+++ ITEMS +++
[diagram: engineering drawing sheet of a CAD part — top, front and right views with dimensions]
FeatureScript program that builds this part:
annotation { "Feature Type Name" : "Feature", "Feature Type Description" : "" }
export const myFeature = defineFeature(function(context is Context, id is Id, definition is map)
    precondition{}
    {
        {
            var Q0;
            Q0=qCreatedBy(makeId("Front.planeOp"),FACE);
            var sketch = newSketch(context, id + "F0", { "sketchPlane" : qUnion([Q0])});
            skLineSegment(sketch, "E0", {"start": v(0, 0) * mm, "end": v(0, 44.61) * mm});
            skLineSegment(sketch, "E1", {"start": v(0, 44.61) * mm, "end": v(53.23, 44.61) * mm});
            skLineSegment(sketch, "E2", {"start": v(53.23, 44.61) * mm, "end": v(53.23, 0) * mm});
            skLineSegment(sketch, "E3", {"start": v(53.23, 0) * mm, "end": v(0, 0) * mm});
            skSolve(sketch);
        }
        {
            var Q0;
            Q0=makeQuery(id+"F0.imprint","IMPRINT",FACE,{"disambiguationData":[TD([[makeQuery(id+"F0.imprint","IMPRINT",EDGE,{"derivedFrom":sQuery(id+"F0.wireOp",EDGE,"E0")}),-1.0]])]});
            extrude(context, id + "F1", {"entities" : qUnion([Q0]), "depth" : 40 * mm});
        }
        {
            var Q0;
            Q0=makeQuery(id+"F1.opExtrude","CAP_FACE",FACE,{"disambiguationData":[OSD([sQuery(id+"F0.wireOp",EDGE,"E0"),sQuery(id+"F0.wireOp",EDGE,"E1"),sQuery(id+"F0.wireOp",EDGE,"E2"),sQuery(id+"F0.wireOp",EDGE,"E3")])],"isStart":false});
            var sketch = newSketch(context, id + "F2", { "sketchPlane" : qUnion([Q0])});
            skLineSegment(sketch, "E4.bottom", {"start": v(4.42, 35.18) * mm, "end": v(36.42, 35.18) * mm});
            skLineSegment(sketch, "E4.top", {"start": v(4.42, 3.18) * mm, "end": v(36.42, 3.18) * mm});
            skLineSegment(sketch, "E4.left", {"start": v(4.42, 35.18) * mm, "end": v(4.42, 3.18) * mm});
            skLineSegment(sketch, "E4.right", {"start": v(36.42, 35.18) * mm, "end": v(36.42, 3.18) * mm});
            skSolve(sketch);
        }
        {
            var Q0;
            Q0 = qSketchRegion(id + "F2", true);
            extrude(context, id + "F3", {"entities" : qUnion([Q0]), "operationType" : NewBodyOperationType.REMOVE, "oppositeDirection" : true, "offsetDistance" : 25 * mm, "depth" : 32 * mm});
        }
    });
+++
Collect every line from the rows above that contains the string "right", and treat uppercase and lowercase letters as different.

● **RESPONSE**:
[diagram: engineering drawing sheet of a CAD part — top, front and right views with dimensions]
            skLineSegment(sketch, "E4.right", {"start": v(36.42, 35.18) * mm, "end": v(36.42, 3.18) * mm});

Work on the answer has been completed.